In sum, Iraq has never been a nation whose peoples could be held together by common democratic ideals, culture, tradition or otherwise. E Pluribus Unum has never been its motto. Tyranny has been required to prevent Iraq from disintegrating.

Accordingly, when Saddam was overthrown, Iraq’s splintering and convulsions were inescapable in the absence of an option that Mr. Bush resisted: the imposition of a Gen.
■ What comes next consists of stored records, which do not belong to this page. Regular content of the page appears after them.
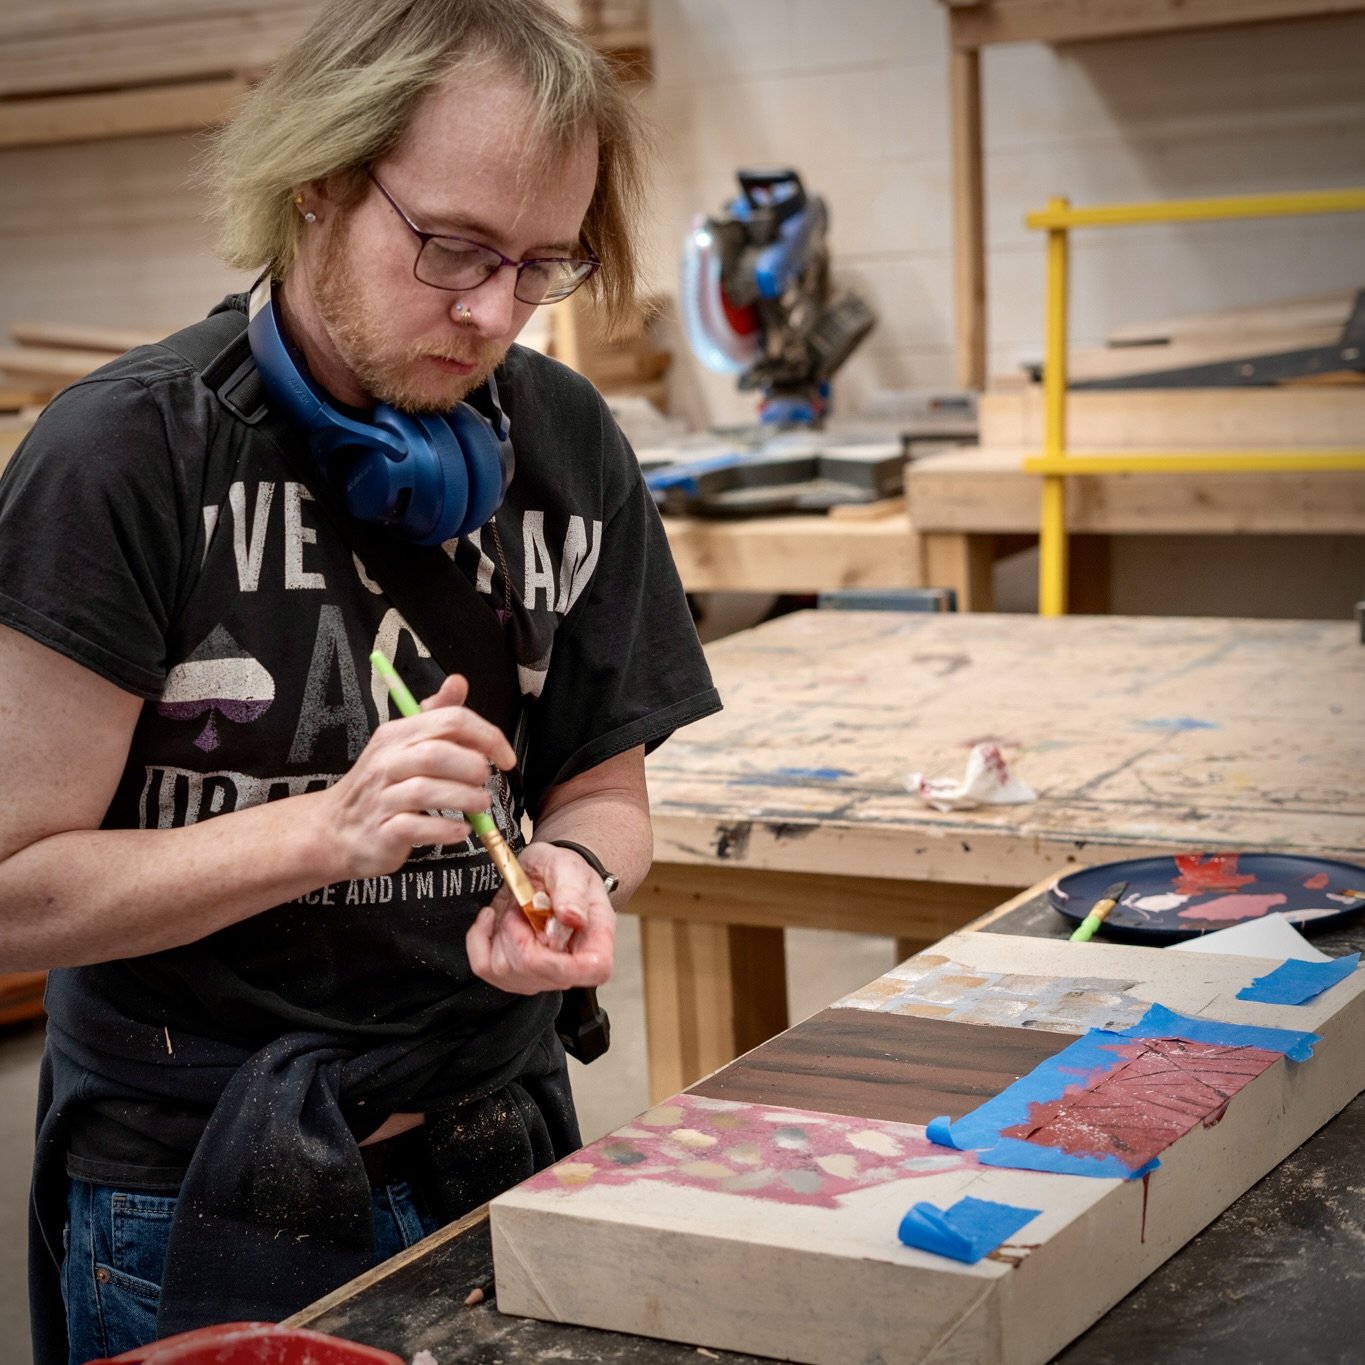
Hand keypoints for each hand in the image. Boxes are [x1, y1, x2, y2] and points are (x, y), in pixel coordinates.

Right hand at [320, 674, 516, 878]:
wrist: (334, 829)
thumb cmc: (380, 785)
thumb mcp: (403, 743)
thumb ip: (436, 715)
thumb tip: (458, 682)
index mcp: (398, 735)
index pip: (450, 720)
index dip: (488, 737)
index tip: (506, 758)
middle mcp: (387, 762)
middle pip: (437, 754)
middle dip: (473, 768)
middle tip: (484, 782)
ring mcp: (382, 799)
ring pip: (426, 791)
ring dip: (464, 799)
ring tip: (479, 805)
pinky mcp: (382, 833)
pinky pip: (416, 828)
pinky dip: (445, 830)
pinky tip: (460, 830)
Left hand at [465, 841, 615, 994]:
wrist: (546, 874)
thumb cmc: (565, 872)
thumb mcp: (571, 869)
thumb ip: (573, 891)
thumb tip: (573, 917)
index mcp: (595, 944)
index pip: (590, 971)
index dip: (561, 958)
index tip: (545, 925)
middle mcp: (568, 968)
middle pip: (533, 970)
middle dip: (518, 930)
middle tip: (526, 904)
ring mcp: (538, 976)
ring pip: (503, 969)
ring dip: (501, 930)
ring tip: (517, 909)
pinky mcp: (510, 974)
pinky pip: (483, 966)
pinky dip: (478, 938)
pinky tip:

Douglas MacArthur-like proconsul on the country for a generation or more to incubate the seeds of unity and secular democracy. At the time of the overthrow, Kurds in the north had already established a de facto independent state under the protection of the United States no-fly zone. Ditto for the Shi’ites in the south. Saddam’s Sunni myrmidons had conducted a campaign of genocide against the Kurds featuring chemical warfare. Shi’ites and Sunnis had been engulfed in sectarian strife for centuries, a conflict aggravated by the intermeddling of Shi’ite-dominated Iran and Sunni-dominated Saudi Arabia. Great Britain required six centuries since the Magna Carta in 1215 to evolve a parliamentary democracy, and Iraq’s political culture had yet to reach the Magna Carta starting line.

Iraq featured no history of freedom of speech, no history of freedom of religion, no history of freedom of political association, and no history of an independent judiciary or the rule of law. Iraq was barren of any national or democratic DNA when President Bush invaded in 2003, and the military quagmire that followed the ouster of Saddam was as predictable as the rising and setting of the sun.

Mr. Bush and his generals have belatedly recognized that Iraq is a lost cause without a political solution; and, that nation building is not an idea on the head of a bayonet. But they refuse to see a political solution is chimerical absent partition. That blindness is criminal because the truth is staring them in the face. Every Kurd craves and is willing to fight for independence. Sectarian killings are unremitting. No Iraqi relies on the rule of law in lieu of private militias for protection.

Twelve years after the Dayton Peace Accord, Bosnia remains de facto partitioned between Serbs on the one hand and Muslims and Croats on the other despite endless chivvying for a political solution. Kosovar Albanians and Serbians are similarly de facto partitioned nearly 10 years after the Kosovo war with Slobodan Milosevic. Iraq’s Kurds, Sunnis and Shi’ites are divided even more venomously than these longstanding Balkan divisions.

A disbelief in the force of gravity would not be accepted as a defense to murder by hurling another off the Empire State Building. Why should President Bush’s disbelief in the obvious impossibility of a political solution to Iraq’s internecine warfare be a defense to a charge of sending American soldiers there to die for the sake of dying?

Bruce Fein is a constitutional lawyer at Bruce Fein & Associates and chairman of the American Freedom Agenda.